Мне сделалось дурно почти до обморока. Я уже представил себе, как меня истязают пытками. Я готов уже был сказать что угодно — правду или ложь — только бы задобрить солдата. Но, на мое счастье, в этот самый момент из тьмы вынырнул другой солдат. Я услышал знакомый добродушный голос:

— Не трогай его, Антоний… Это почтенный учитель. Я его знаю. Отойди. — Первый солдат опустил копье, а тот, другой, подошел ко мне. — Ты не узнаешь меня, равви? — спросил он.

— Ну, конечно, — поспешил заверить я. Внезапное облегчение не сразу развязало мне язык. Этот десятник когда–то получил от меня пару денариев за мелкую услугу. Это был уже старый солдат, с седой головой, однако хитрец, каких мало. Когда–то его привел ко мне Агир, сказав, что с ним за деньги можно договориться о чем угодно. Я был спасен. — Ну, конечно, я узнал тебя, Люциан. Какое счастье, что ты здесь оказался! Я тебе этого не забуду… Но скажи, — обрел я дар речи, — что вы тут делаете?

— Мы? — засмеялся он. — Мерзнем и все проклинаем. Ты и вправду ничего не знаешь, равви? Нам приказано сторожить этого галилейского Пророка. Священники и книжники просили об этом прокуратора. Когда настали сумерки, они приложили к камню большую печать. Могу тебе ее показать. Только входить туда нельзя!

— Но тело не было ни обмыто, ни умащено, — вскричал я.

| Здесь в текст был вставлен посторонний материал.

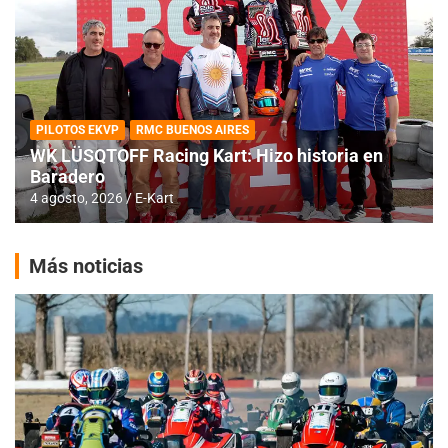
PILOTOS EKVP
RMC BUENOS AIRES
WK LÜSQTOFF Racing Kart: Hizo historia en
Baradero
4 agosto, 2026
E-Kart
Más noticias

— Ничем не могу тебе помочь, равви, — отвечал он. — Правда, я слыхал, что ты и купец Иосиф Аримафейский занимались погребением Пророка, и что якобы прокуратор выдал вам тело и ничего за это не взял. Я уже двенадцать лет состою при Пилате, но никогда еще ничего подобного не видел! Уж я бы скорее подумал, что вам пришлось влезть в долги, чтобы ублажить его… Порой случаются удивительные вещи. Но сейчас я ничем не могу тебе помочь. У нас есть новый приказ, чтобы мы сторожили гроб до завтрашних сумерек и никого туда не пускали. Священники и книжники обещали нам за это маленькое вознаграждение. Ну и мысль — сторожить мертвеца! Хорошо еще, что всего одну ночь…

— Значит, вы будете охранять тело только до завтрашнего вечера?

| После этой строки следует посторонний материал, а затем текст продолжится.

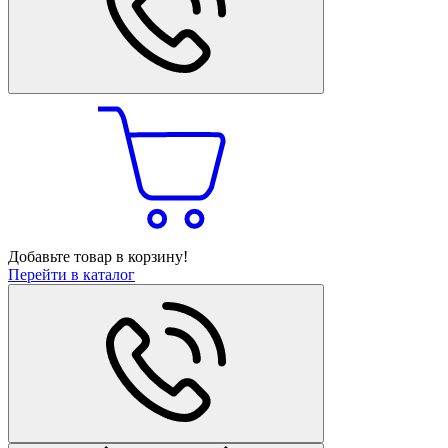
Добавьте товар в корзину!
Перейти в каталог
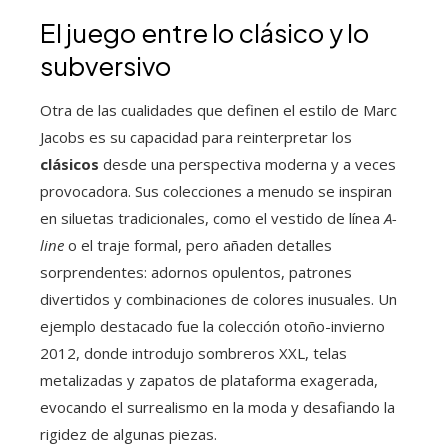
El juego entre lo clásico y lo
subversivo
Otra de las cualidades que definen el estilo de Marc
Jacobs es su capacidad para reinterpretar los
clásicos
desde una perspectiva moderna y a veces
provocadora. Sus colecciones a menudo se inspiran
en siluetas tradicionales, como el vestido de línea
A-
line
o el traje formal, pero añaden detalles
sorprendentes: adornos opulentos, patrones
divertidos y combinaciones de colores inusuales. Un
ejemplo destacado fue la colección otoño-invierno
2012, donde introdujo sombreros XXL, telas
metalizadas y zapatos de plataforma exagerada,
evocando el surrealismo en la moda y desafiando la
rigidez de algunas piezas.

— Да. Говорят, что Этот Галилеянин предсказал, что Он воскреснет на третий день. Так что если Он не воскреснет в эти три дня, то уж верно потом не воскреснет и вовсе. В такие вот сказки народ верит, а мы из–за этого должны не спать и мерзнуть. Иди сюда, равви, погрейся у огня.

Я подошел к костру, горевшему за выступом скалы. Около огня лежало опершись на локти несколько солдат.

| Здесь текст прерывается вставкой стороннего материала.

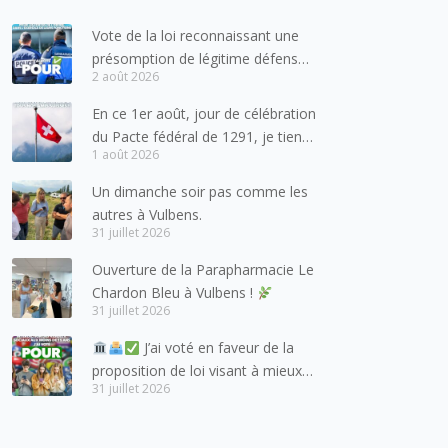
Vote de la loi reconnaissant une
présomption de légitime défense
2 août 2026
pour les forces de l’ordre
En ce 1er août, jour de célébration
du Pacte fédéral de 1291, je tiens
1 août 2026
à adresser mes meilleures
salutations à nos voisins et amis
Un dimanche soir pas comme les
suisses, et plus particulièrement
autres à Vulbens.
aux habitants du bassin genevois
31 juillet 2026
et de l’arc lémanique, avec
Ouverture de la Parapharmacie Le
lesquels la Haute-Savoie
Chardon Bleu à Vulbens !
entretient des liens étroits et
31 juillet 2026
quotidiens.
J’ai voté en faveur de la
proposition de loi visant à mieux
31 juillet 2026
protéger les mineurs des risques
liés à l’utilisation des réseaux
sociaux.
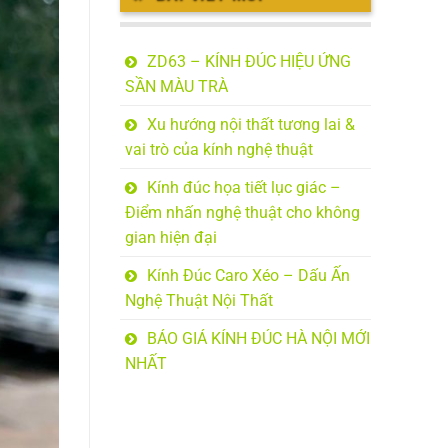
ZD63 – KÍNH ĐÚC HIỆU ỨNG
SẦN MÀU TRÀ
Xu hướng nội thất tương lai &
vai trò của kính nghệ thuật
Kính đúc họa tiết lục giác –
Điểm nhấn nghệ thuật cho không
gian hiện đại
Kính Đúc Caro Xéo – Dấu Ấn
Nghệ Thuật Nội Thất
BÁO GIÁ KÍNH ĐÚC HÀ NỘI MỚI
NHẤT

— Да вас тут много… — заметил я.

— Как раз десяток, — отозвался Люциан. — Вполне достаточно, чтобы отвадить любого, кто вздумает приблизиться к гробу. Да и Самого, если Он воскреснет, мы сумеем уложить обратно под камень. Верно, ребята? — весело крикнул он в темноту.

Раздался грубый гогот.

— Куда Он там встанет…

— Его убили на совесть…

Кто–то с бахвальством постучал по панцирю:

— В случае чего, мы убьем Его во второй раз!

И они снова засмеялись жестоким варварским смехом. Один из них, невидимый в темноте, начал напевать гадкую солдатскую песенку, слова которой больно отзывались во мне. В ту минуту я жаждал тишины и возможности углубиться в свои собственные мысли. Луна незаметно скользила по небу, время шло, и ночь пролетала над головой, подобно тихому самуму. Я медленно подошел к скале. Люциан следовал за мной. Возможно, он опасался, как бы я не сделал попытки сорвать печать. Его присутствие стесняло меня. Мне хотелось хотя бы на минуту остаться один на один с этой смертью.